-- EXTRACTED MATERIAL --
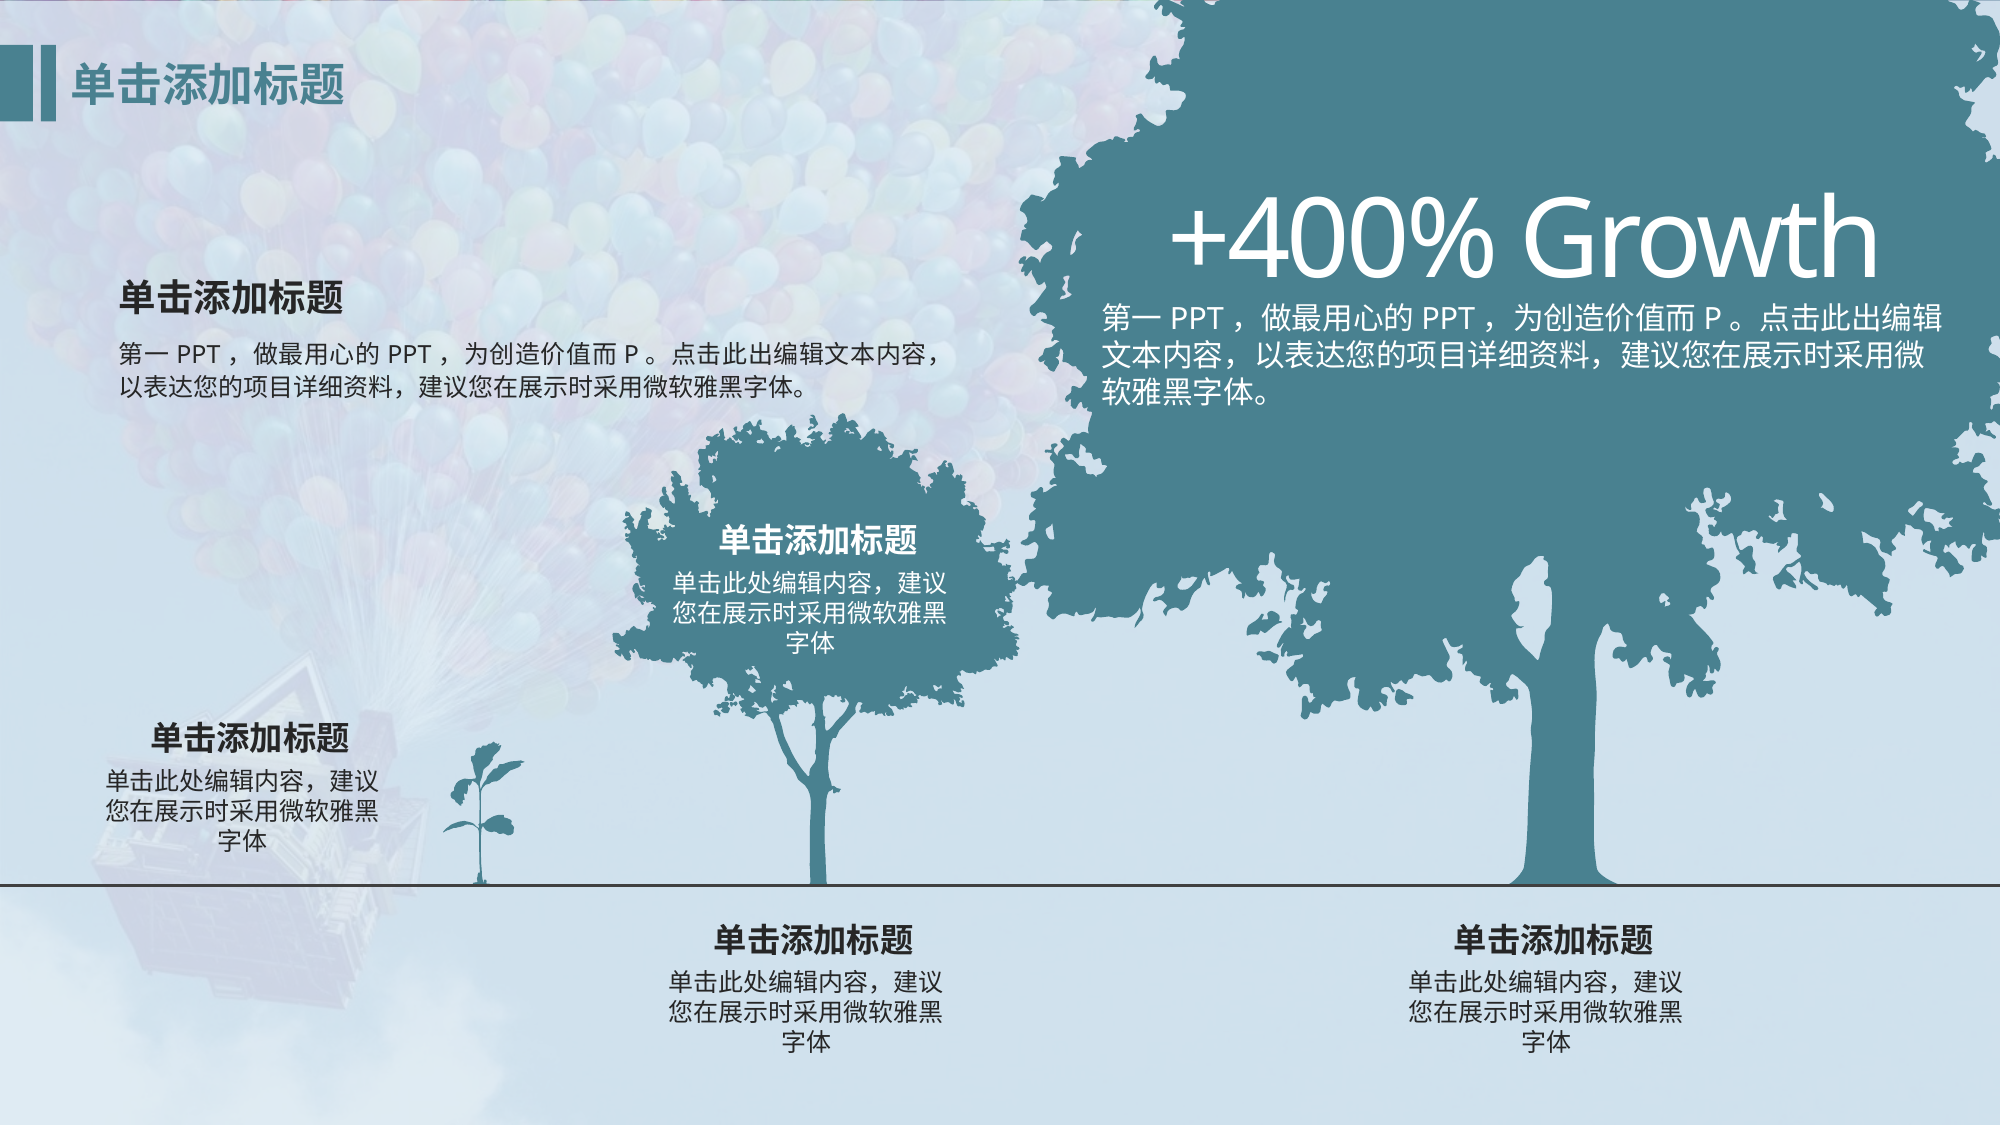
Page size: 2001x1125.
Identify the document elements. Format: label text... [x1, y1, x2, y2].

text_box [612, 413, 1020, 884]
text_box 单击添加标题 [104, 266, 361, 327]
text_box 单击添加标题 [1425, 911, 1682, 967]
text_box 单击此处编辑内容，建议您在展示时采用微软雅黑字体 [1399, 967, 1708, 1056]
text_box 单击此处编辑内容，建议您在展示时采用微软雅黑字体 [96, 766, 404, 855]
text_box [1017, 0, 2000, 884]
text_box [443, 741, 525, 884]
text_box 单击添加标题 [121, 710, 379, 765]
text_box 单击添加标题 [55, 47, 460, 118]
text_box 单击添加标题 [689, 512, 947, 567]
text_box 单击此处编辑内容，建议您在展示时采用微软雅黑字体 [663, 568, 972, 657]
text_box 单击添加标题 [685, 911, 942, 967]
text_box +400% Growth 第一PPT，做最用心的PPT，为创造价值而P。点击此出编辑文本内容，以表达您的项目详细资料，建议您在展示时采用微软雅黑字体。 [1086, 158, 1966, 417]
text_box 单击此处编辑内容，建议您在展示时采用微软雅黑字体 [659, 967, 968, 1056]
text_box 第一PPT，做最用心的PPT，为创造价值而P。点击此出编辑文本内容，以表达您的项目详细资料，建议您在展示时采用微软雅黑字体。 [104, 327, 968, 409]
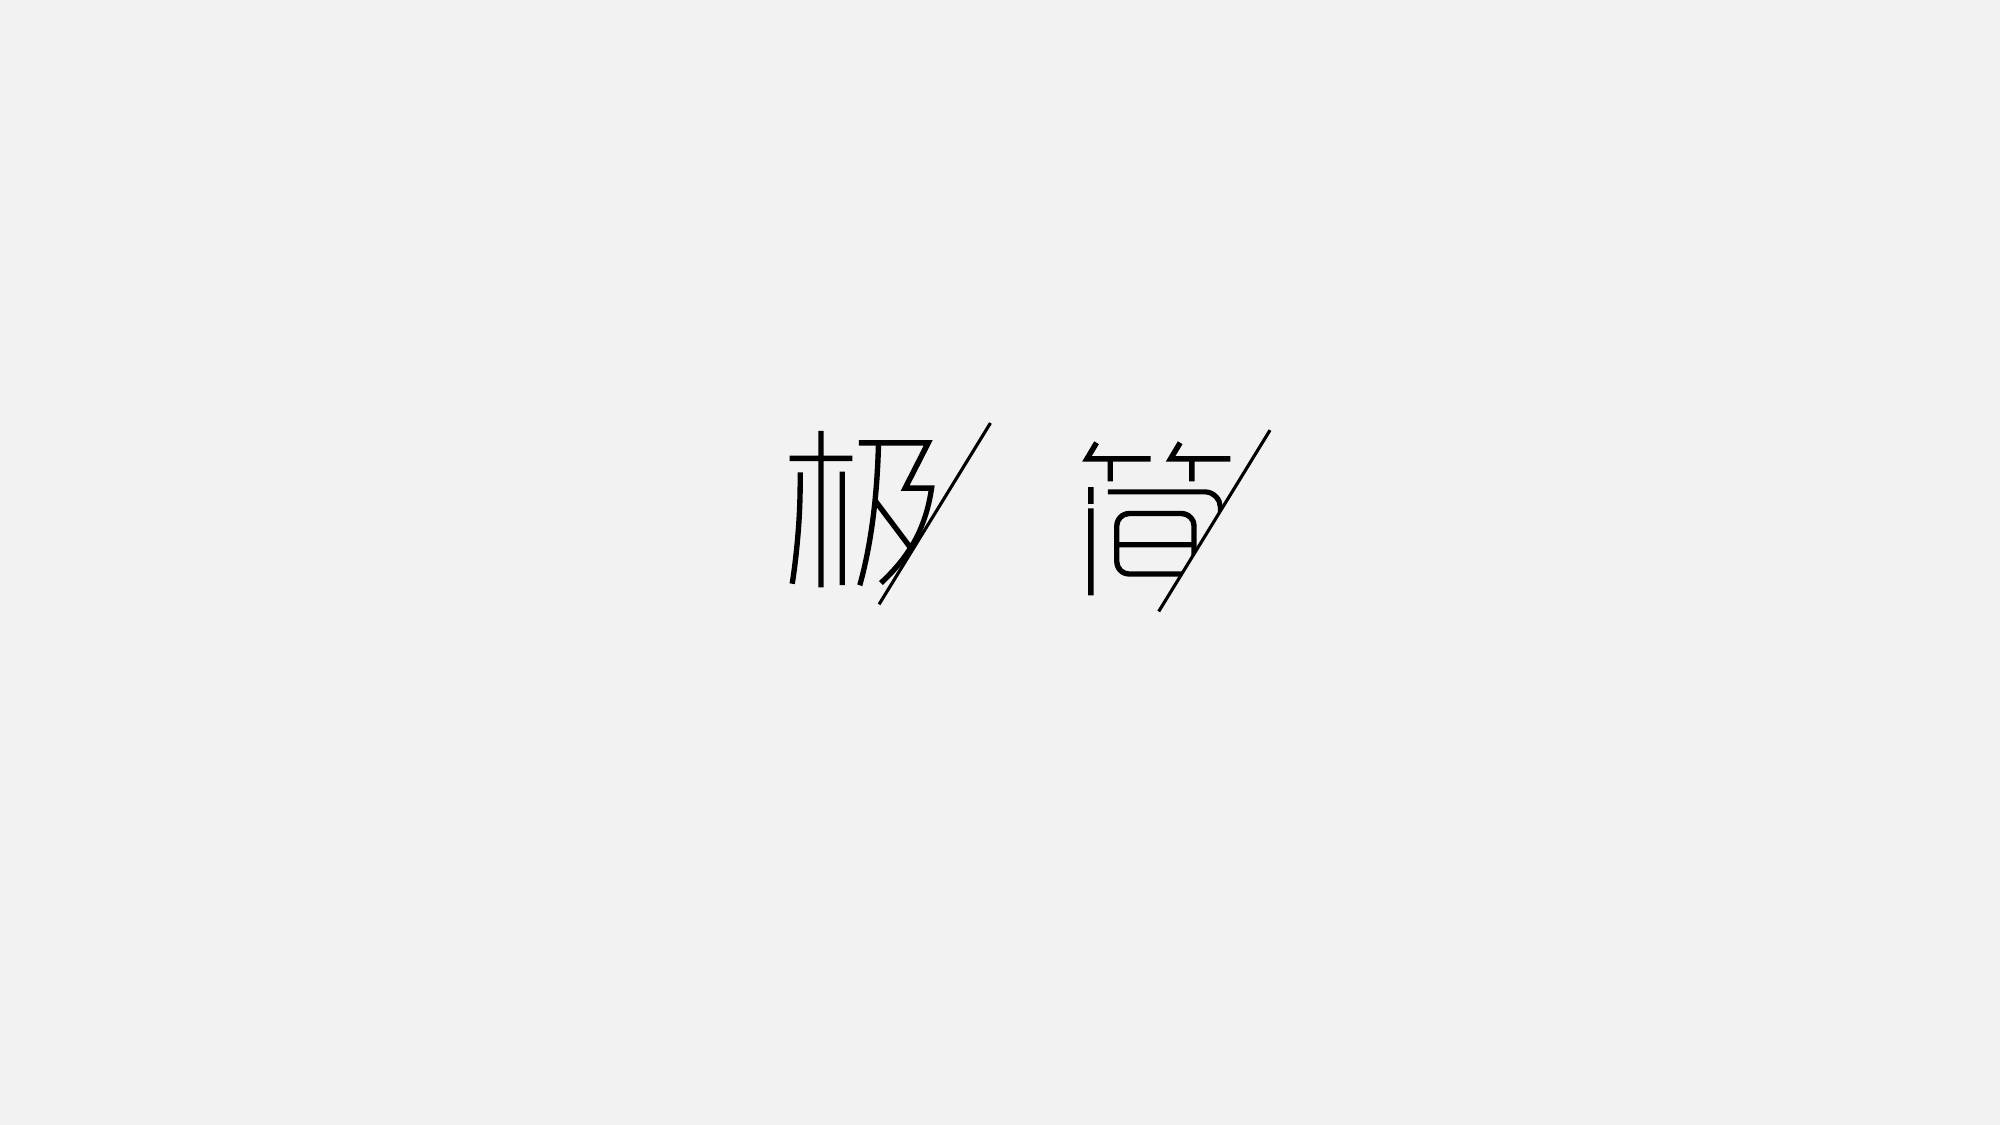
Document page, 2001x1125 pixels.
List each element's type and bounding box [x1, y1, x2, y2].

text_box [789, 422, 1271, 612]
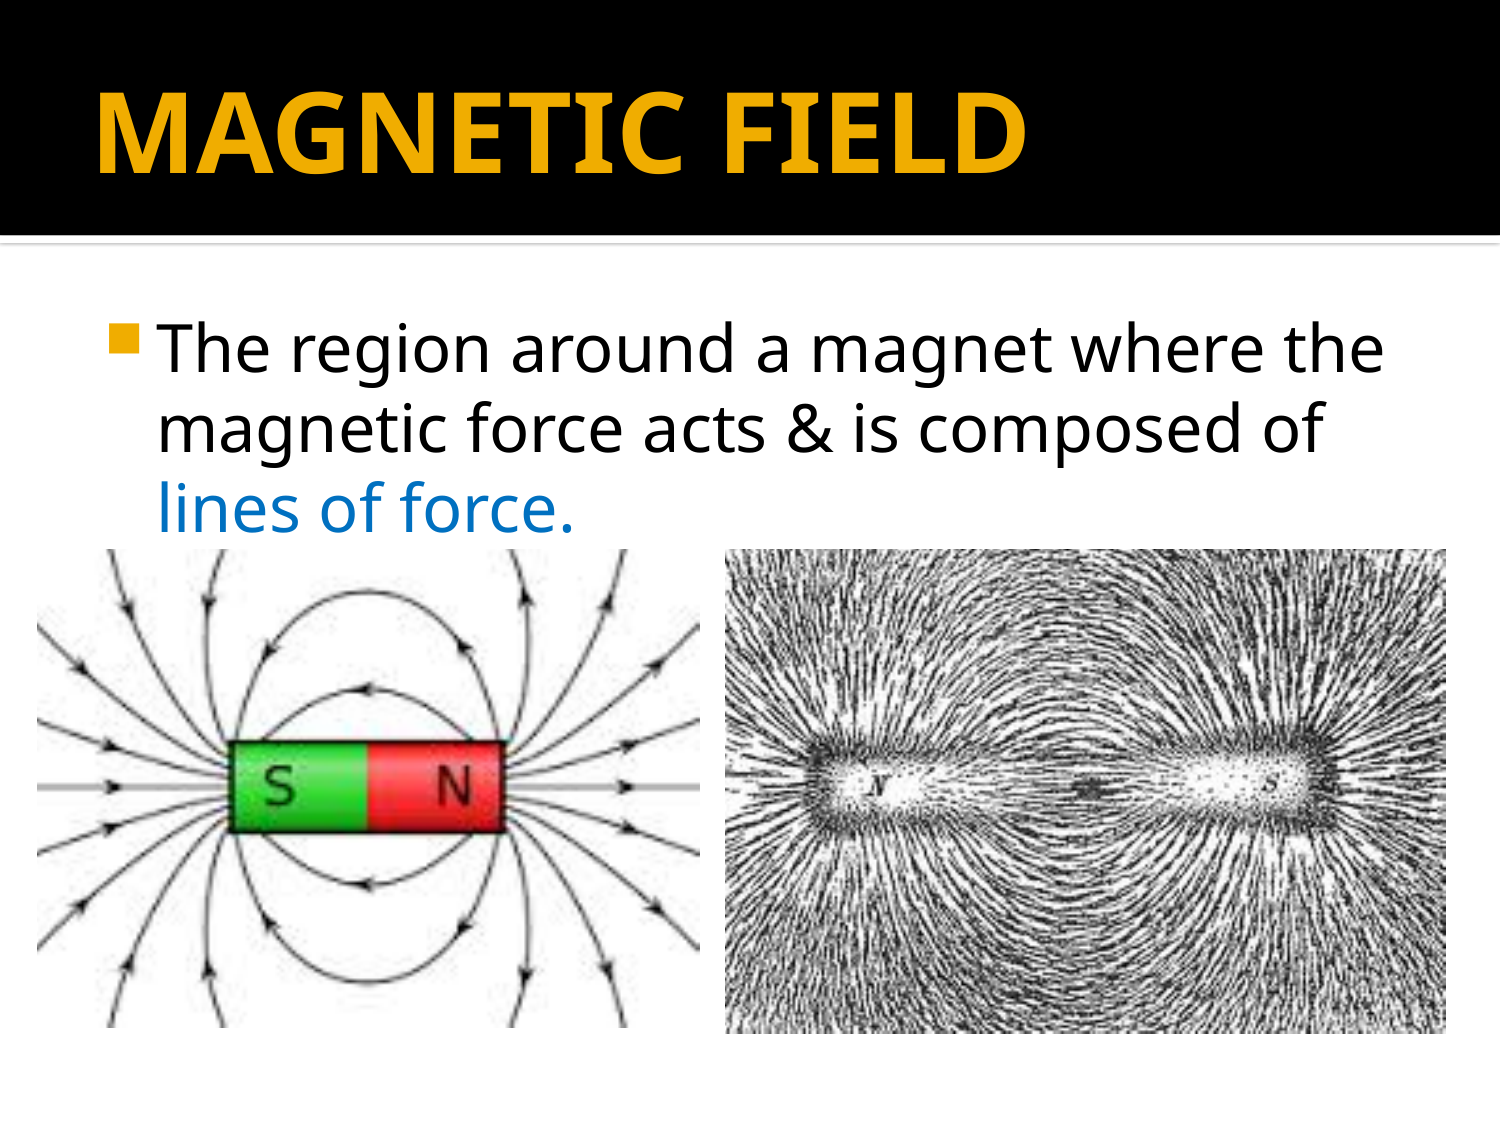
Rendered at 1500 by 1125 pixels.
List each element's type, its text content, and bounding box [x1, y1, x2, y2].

list The region around a magnet where the magnetic force acts & is composed of lines of force. [75, 291, 1425, 1050]
picture [724, 549, 1446, 1035]
picture [37, 549, 700, 1029]
title MAGNETIC FIELD [75, 25, 1425, 231]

-- REQUIREMENT --
Set aside each line above that includes the string "pixels" and report it.

-- TASK OUTPUT --
Document page, 2001x1125 pixels.
Rendered at 1500 by 1125 pixels.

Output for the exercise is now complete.